What is the equation of the line tangent to f(x)=4sec⁡x−8cos⁡x at x=3?

Equation of line tangent can be formed by ${\displaystyle y_1-y=m(x_1-x)}$ where m is the slope and ${\displaystyle x_1}$ and ${\displaystyle y_1}$ represent the x-coordinate and y-coordinate of the point of intersection of f(x) and tangent.
We know that slope of line tangent to y=f(x) is ${\displaystyle f^{\prime }\left(x\right)=\frac{dy}{dx}}$.
So, to do this question, we have to find f'(x) first.
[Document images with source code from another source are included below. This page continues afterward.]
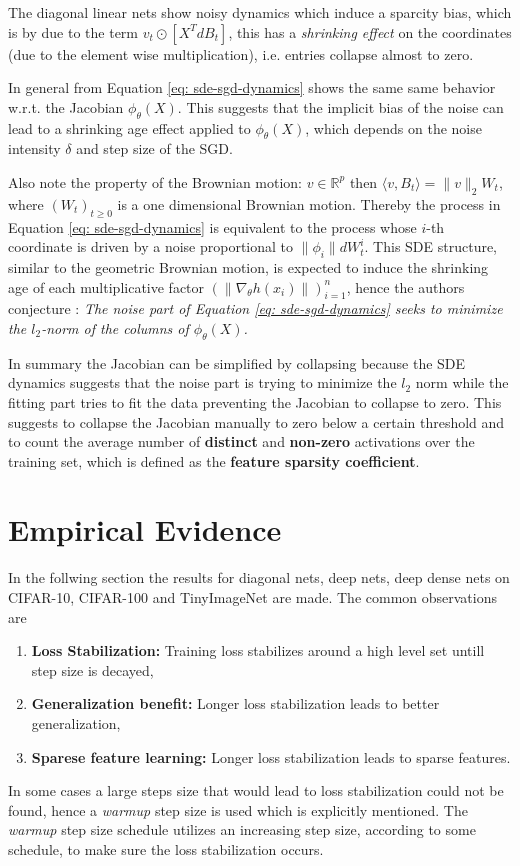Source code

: The diagonal linear nets show noisy dynamics which induce a sparcity bias,
which is by \cite{andriushchenko2023sgd} due to the term $v_t \odot [X^{T}dB_t]$,
this has a \textit{shrinking effect} on the coordinates (due to the element wise
multiplication), i.e. entries collapse almost to zero.
\newline

In general from Equation \ref{eq: sde-sgd-dynamics} shows the same
same behavior w.r.t. the Jacobian $\phi_\theta(X)$. This
suggests that the implicit bias of the noise can lead to a shrinking age
effect applied to $\phi_\theta(X)$, which depends on the noise intensity
$\delta$ and step size of the SGD.

Also note the property of the Brownian
motion: $v \in \mathbb{R}^{p}$ then $\langle v, B_t\rangle = \|v\|_2 W_t$,
where $(W_t)_{t\ge 0}$ is a one dimensional Brownian motion. Thereby the
process in Equation \ref{eq: sde-sgd-dynamics} is equivalent to the process
whose $i$-th coordinate is driven by a noise proportional to
$\|\phi_i\|dW_{t}^{i}$. This SDE structure, similar to the geometric
Brownian motion, is expected to induce the shrinking age of each
multiplicative factor $(\|\nabla_\theta h(x_i)\|)_{i=1}^{n}$, hence the
authors conjecture \cite{andriushchenko2023sgd}: \textit{The noise part of Equation
\ref{eq: sde-sgd-dynamics} seeks to minimize the $l_2$-norm of the columns
of $\phi_\theta(X)$.}
\newline

In summary the Jacobian can be simplified by collapsing because the SDE
dynamics suggests that the noise part is trying to minimize the $l_2$ norm
while the fitting part tries to fit the data preventing the Jacobian to
collapse to zero. This suggests to collapse the Jacobian manually to zero
below a certain threshold and to count the average number of
\textbf{distinct} and \textbf{non-zero} activations over the training set,
which is defined as the \textbf{feature sparsity coefficient}.

\section{Empirical Evidence}
In the follwing section the results for diagonal nets, deep nets, deep dense
nets on CIFAR-10, CIFAR-100 and TinyImageNet are made. The common
observations are
\begin{enumerate}
    \item \textbf{Loss Stabilization:} Training loss stabilizes around a high
        level set untill step size is decayed,
    \item \textbf{Generalization benefit:} Longer loss stabilization leads
        to better generalization,
    \item \textbf{Sparese feature learning:} Longer loss stabilization
        leads to sparse features.
\end{enumerate}
In some cases a large steps size that would lead to loss stabilization could
not be found, hence a \textit{warmup} step size is used which is explicitly
mentioned. The \textit{warmup} step size schedule utilizes an increasing step
size, according to some schedule, to make sure the loss stabilization occurs.
\newline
${\displaystyle f\left(x\right)=4\sec x-8\cos x}$
${\displaystyle f^{\prime }\left(x\right)=4\sec x\tan x-8(-\sin x)}$
${\displaystyle =4\sec x\tan x+8\sin x}$
When x=3, the slope of line tangent (m)=f'(3)
${\displaystyle =4\sec \left(3\right)\tan \left(3\right)+8\sin \left(3\right)}$
and the y-coordinate of this point is f(3)
${\displaystyle =4\sec \left(3\right)-8\cos \left(3\right)}$
We get all the information we need and we can plug them into the equation.
Equation of line tangent at x=3:
${\displaystyle 4\sec \left(3\right)-8\cos \left(3\right)-y=[4\sec \left(3\right)\tan \left(3\right)+8\sin \left(3\right)](3-x)}$